Segment Start: RECORDED INFORMATION

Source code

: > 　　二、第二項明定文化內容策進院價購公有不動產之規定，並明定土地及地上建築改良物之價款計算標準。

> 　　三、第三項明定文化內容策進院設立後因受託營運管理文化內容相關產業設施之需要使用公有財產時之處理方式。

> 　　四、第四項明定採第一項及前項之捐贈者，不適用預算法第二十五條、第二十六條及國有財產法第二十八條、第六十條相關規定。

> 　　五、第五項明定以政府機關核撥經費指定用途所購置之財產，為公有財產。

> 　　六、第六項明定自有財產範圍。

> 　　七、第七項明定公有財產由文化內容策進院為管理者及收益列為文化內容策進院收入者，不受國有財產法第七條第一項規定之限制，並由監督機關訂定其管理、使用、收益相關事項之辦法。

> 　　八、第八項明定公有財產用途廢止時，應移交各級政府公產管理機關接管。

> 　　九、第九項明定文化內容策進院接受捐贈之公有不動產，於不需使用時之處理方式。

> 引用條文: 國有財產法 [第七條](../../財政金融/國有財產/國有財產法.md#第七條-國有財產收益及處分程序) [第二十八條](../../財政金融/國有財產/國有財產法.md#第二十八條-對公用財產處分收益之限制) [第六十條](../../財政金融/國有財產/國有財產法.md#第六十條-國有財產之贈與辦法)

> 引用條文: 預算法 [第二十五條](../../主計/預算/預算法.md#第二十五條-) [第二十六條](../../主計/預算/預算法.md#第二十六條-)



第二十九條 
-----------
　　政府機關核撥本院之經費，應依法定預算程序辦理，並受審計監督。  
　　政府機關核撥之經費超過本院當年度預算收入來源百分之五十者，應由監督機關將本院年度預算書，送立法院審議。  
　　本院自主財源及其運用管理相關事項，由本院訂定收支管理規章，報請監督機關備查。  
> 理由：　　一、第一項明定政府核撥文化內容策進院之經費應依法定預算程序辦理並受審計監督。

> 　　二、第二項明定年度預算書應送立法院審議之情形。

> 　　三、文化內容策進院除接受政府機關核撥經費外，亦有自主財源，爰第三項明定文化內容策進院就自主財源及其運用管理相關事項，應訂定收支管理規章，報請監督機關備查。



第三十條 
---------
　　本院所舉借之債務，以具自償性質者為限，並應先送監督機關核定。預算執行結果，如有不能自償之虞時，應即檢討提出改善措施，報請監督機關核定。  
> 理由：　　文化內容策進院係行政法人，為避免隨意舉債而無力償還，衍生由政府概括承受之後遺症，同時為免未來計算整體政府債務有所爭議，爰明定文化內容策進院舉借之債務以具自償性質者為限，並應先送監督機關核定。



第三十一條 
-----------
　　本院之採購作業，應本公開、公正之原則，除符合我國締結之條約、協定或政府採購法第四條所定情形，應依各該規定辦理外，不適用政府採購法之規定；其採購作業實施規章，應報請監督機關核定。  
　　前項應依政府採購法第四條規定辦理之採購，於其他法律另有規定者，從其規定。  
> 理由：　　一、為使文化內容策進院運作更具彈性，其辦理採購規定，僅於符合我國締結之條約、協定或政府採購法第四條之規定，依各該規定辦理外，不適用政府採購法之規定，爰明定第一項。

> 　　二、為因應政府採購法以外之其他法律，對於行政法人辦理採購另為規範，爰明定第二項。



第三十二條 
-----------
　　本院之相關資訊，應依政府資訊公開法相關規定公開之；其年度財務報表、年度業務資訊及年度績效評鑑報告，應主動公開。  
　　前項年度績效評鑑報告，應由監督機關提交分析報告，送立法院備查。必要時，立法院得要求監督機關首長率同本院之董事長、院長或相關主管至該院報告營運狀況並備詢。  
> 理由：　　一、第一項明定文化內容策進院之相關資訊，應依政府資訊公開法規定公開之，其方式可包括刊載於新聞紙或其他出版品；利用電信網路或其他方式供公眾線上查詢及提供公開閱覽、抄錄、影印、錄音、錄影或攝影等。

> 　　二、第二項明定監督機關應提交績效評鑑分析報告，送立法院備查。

Segment End: RECORDED INFORMATION
Segment Start: RECORDED INFORMATION

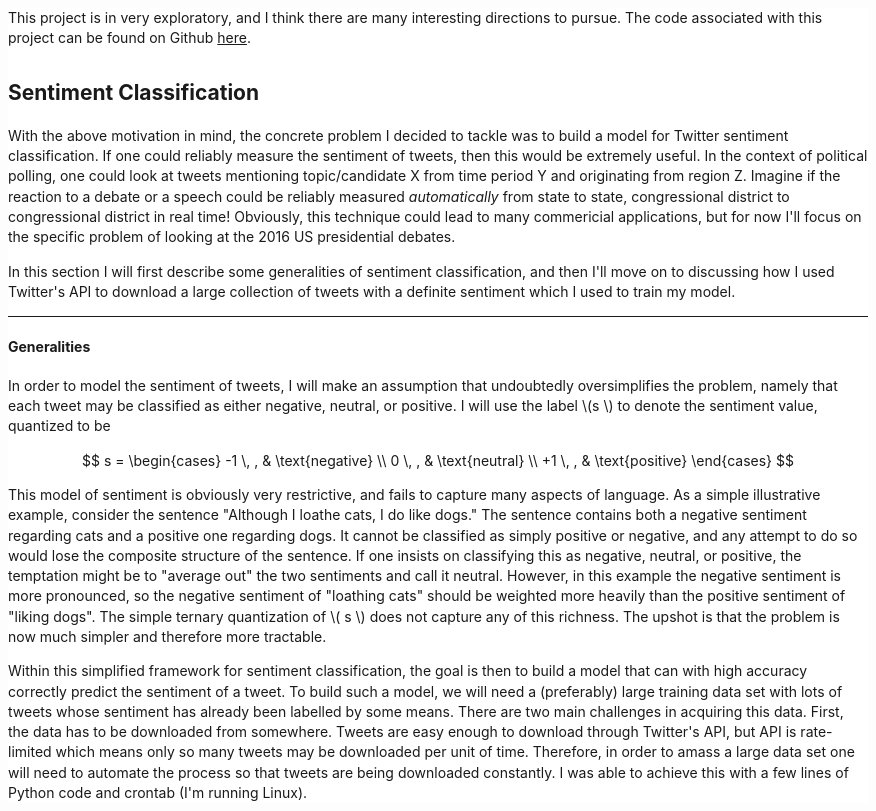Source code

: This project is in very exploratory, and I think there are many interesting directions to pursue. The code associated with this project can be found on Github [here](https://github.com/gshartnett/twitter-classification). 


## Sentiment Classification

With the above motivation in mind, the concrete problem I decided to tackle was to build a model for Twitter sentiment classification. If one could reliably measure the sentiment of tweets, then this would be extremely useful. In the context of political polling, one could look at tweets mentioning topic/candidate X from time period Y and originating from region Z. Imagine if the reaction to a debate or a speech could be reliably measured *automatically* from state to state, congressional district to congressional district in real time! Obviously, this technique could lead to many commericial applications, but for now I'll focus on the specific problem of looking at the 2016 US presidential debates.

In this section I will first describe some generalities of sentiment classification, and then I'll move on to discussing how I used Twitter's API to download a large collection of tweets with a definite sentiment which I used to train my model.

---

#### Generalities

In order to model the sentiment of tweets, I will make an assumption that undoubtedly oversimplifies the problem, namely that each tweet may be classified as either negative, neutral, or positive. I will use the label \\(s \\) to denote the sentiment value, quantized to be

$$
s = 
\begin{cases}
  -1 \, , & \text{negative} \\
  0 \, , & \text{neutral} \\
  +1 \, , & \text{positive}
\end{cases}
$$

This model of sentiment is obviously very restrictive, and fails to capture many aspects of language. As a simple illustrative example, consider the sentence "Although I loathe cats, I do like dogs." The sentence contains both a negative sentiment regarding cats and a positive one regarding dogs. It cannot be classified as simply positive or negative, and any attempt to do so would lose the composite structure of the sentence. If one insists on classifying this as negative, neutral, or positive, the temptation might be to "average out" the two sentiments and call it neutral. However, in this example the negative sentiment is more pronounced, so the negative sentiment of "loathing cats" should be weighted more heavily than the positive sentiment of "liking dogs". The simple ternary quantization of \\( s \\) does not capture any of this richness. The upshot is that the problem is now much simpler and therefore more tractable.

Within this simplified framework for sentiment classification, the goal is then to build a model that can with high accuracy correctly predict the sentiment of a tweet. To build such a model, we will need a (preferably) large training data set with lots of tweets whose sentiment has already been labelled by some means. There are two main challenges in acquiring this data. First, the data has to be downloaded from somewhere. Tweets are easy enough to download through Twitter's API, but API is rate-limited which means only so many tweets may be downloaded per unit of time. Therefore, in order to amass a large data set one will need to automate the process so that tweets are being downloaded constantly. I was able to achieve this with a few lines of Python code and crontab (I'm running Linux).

Segment End: RECORDED INFORMATION

| ASSIGNMENT |
Reproduce the part of the data that opens with the line containing "In order to model" and closes with the line containing "This model of", replacing "restrictive" with "limiting" and leaving everything else unchanged.

| WRITTEN SOLUTION |
In order to model the sentiment of tweets, I will make an assumption that undoubtedly oversimplifies the problem, namely that each tweet may be classified as either negative, neutral, or positive. I will use the label \\(s \\) to denote the sentiment value, quantized to be

$$
s = 
\begin{cases}
  -1 \, , & \text{negative} \\
  0 \, , & \text{neutral} \\
  +1 \, , & \text{positive}
\end{cases}
$$

This model of sentiment is obviously very limiting, and fails to capture many aspects of language. As a simple illustrative example, consider the sentence "Although I loathe cats, I do like dogs." The sentence contains both a negative sentiment regarding cats and a positive one regarding dogs. It cannot be classified as simply positive or negative, and any attempt to do so would lose the composite structure of the sentence. If one insists on classifying this as negative, neutral, or positive, the temptation might be to "average out" the two sentiments and call it neutral. However, in this example the negative sentiment is more pronounced, so the negative sentiment of "loathing cats" should be weighted more heavily than the positive sentiment of "liking dogs". The simple ternary quantization of \\( s \\) does not capture any of this richness. The upshot is that the problem is now much simpler and therefore more tractable.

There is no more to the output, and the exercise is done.